§ 阅读文本:
.....

日前,天津一项地方性立法消息几乎刷爆各大社交平台,该市人大常委会表决通过的《社会信用条例》明确,市场信用信息提供单位不得采集包括自然人生物识别信息在内的多项个人信息,而按照相关国家标准,“个人生物识别信息”涵盖个人面部识别特征、基因、指纹、声纹、掌纹等内容,这也使得“天津立法禁止采集人脸识别信息”的新闻被热议。
首先需要厘清,此番天津立法仅是以社会信用管理规范的角度触及个人信息保护问题,事实上并非对个人信息安全的直接规制与保护,严格说来“立法禁止采集人脸识别信息”的说法并不准确。天津规范更多是从必要性角度,对市场信用采集领域过度收集个人信息行为予以约束,在此之前,其他地方性《社会信用条例》文本也多有个人信息收集的某种排除条款。当然,在地方性立法中明确禁止市场信用信息提供主体收集个人生物识别信息,依然可视为地方立法机关对公众忧虑人脸识别技术被滥用的一种回应和反馈。
与此同时,全国多地事实上也在加强对人脸识别技术的相关约束。今年11月,南京市住房保障与房产局发文要求,商品房销售现场禁止使用人脸识别系统。而杭州也拟立法禁止物业服务机构强制业主通过指纹、人脸识别等生物信息方式使用共用设施设备。
人脸识别从技术新宠到成为众矢之的,审慎使用与高度警惕的社会共识正在形成。
人脸识别技术的使用及其泛滥,技术的便利性往往被强调,但其对人体生物信息的安全隐患却在被刻意遮掩。在不强制、可选择的要求下,人为加大非人脸识别方式繁琐度的现象普遍存在,客观上将用户逼到“表面上有选择而实质上没得选”的窘境。

.....

§ 记录摘录:
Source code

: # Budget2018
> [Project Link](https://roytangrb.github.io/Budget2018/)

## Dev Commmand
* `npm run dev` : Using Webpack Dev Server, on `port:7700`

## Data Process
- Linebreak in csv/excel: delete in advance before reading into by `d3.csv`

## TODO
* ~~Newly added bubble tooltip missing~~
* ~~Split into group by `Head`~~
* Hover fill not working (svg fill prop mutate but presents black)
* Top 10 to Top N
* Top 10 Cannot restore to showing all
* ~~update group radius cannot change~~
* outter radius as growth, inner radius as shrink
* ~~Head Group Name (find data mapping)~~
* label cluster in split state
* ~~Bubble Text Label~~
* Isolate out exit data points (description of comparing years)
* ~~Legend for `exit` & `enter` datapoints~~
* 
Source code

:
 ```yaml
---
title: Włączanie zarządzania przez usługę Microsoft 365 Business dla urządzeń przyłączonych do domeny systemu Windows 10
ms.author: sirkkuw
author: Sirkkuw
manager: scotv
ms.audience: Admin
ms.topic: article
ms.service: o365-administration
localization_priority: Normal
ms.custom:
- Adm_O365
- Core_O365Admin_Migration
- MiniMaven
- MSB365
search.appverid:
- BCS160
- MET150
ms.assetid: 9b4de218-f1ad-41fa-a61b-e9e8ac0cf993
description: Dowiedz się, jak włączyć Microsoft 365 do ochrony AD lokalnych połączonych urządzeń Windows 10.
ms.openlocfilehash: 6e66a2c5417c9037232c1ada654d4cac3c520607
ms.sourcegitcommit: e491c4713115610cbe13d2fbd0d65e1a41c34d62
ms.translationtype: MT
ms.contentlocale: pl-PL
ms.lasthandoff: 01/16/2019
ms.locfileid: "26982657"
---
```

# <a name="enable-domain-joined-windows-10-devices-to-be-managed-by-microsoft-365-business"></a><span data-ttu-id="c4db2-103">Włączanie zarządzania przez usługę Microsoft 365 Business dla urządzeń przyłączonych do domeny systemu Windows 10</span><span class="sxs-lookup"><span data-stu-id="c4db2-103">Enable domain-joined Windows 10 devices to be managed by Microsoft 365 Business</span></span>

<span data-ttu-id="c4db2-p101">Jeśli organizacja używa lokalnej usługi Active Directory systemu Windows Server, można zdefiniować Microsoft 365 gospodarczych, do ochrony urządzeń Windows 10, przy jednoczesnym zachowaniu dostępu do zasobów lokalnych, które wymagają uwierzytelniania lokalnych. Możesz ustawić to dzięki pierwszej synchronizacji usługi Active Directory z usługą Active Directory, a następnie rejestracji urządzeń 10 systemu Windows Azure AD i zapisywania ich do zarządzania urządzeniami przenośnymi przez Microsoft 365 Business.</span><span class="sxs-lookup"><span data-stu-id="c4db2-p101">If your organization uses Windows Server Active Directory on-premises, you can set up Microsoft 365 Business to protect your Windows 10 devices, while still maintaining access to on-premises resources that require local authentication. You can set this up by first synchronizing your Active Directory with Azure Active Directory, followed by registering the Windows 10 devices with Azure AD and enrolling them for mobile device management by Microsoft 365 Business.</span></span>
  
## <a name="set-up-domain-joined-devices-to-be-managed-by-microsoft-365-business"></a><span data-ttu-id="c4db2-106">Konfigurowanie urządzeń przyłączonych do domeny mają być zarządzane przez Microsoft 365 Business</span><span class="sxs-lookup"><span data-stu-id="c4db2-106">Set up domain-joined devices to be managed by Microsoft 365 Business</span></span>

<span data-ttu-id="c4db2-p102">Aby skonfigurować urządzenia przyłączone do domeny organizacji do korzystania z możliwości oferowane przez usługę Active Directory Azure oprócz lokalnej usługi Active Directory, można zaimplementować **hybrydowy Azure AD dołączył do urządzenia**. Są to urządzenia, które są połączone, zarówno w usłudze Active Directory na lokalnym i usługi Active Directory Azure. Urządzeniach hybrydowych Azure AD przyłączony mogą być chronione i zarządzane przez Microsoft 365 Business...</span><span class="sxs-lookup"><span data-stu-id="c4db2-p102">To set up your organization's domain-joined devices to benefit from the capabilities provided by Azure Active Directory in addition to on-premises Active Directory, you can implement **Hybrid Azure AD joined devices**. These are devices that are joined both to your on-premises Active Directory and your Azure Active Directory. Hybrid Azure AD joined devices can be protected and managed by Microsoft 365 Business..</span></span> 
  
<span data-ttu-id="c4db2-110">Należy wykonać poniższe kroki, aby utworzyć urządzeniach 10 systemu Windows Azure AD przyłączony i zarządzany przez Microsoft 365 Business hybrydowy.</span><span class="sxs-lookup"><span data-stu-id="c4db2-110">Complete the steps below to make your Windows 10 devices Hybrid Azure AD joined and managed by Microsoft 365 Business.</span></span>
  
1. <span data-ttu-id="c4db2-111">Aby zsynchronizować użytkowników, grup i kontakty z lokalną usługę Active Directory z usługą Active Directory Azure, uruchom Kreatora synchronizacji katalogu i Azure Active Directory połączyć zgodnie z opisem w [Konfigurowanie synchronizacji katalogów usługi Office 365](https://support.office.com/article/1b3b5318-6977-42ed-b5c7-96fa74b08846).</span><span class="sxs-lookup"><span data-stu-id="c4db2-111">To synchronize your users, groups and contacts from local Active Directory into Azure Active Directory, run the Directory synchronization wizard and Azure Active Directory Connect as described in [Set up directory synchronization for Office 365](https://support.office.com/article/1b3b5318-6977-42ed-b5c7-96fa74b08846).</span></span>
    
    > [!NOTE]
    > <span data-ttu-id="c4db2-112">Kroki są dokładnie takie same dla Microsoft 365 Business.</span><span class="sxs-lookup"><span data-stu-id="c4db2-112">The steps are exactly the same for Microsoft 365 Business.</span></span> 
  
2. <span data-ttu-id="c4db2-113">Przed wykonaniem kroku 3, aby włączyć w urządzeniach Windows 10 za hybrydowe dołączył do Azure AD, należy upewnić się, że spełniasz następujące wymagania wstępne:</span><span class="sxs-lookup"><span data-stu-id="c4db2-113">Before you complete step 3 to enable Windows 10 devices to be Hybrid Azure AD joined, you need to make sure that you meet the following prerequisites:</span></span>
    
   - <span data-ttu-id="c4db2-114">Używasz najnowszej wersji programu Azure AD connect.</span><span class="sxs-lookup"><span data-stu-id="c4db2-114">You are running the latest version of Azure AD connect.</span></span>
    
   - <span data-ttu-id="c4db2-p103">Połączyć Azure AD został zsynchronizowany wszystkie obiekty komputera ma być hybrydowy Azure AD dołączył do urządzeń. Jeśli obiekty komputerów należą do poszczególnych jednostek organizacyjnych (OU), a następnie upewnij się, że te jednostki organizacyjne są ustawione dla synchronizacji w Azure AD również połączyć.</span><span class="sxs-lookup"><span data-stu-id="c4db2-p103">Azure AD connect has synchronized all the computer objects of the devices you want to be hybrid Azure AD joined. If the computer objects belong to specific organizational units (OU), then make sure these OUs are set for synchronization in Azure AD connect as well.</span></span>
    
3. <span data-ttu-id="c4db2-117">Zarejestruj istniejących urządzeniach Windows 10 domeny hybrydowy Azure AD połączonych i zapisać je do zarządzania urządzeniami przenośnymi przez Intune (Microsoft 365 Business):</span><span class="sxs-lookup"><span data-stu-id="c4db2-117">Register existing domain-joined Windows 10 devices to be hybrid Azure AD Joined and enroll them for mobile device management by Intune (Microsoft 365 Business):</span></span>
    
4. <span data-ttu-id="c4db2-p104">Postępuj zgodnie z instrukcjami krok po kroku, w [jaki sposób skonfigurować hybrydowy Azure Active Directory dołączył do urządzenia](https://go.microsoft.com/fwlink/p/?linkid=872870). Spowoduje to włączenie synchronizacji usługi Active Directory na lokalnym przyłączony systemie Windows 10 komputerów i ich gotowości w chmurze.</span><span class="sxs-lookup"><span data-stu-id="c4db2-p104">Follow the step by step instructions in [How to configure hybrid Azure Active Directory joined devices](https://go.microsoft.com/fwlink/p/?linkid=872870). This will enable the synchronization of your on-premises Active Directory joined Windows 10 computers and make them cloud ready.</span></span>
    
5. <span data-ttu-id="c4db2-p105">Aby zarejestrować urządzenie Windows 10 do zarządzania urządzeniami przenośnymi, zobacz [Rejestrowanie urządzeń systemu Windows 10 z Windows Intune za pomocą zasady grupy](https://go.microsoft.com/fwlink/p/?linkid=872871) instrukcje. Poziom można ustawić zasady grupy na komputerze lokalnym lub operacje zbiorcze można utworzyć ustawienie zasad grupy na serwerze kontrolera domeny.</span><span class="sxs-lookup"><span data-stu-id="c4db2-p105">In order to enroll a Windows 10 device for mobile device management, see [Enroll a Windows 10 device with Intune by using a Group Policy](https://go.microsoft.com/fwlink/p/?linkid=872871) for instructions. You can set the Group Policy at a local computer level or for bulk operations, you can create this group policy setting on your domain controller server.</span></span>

.....

§ 任务要求 1:
按照阅读文本所引的相关国家标准,“个人生物识别信息”涵盖哪些内容?逐一列出。
§ 任务要求 2:
接着阅读文本的最后一句往下续写。

§ 参考答案 1:
个人面部识别特征、基因、指纹、声纹、掌纹。

§ 参考答案 2:
需要明确的是,对于收集、使用个人信息,现行法律的态度正在逐步明确,在即将正式实施的《民法典》中,要求个人信息的收集使用必须遵循合法、正当、必要原则,并满足征得同意、明示目的方式与范围等多项条件,应当说是直接针对个人生物信息保护的高位阶立法规范。当然,在收集和使用个人信息中的“单独告知”和“明示同意”要求,仅出现在《信息安全技术个人信息安全规范》这一约束力有限的标准性规范中,亟待通过正式的立法赋予其法律的强制约束力。
个人生物识别信息作为公民个体的隐私权利,被收集、使用的过程与程序应当秉承“最少够用”原则,从必要性角度进行严格把关。而不管是带有探索性质的地方立法实践,还是国家层面的立法演进,都同样面临着一个“如何确保法律有效实施”的问题。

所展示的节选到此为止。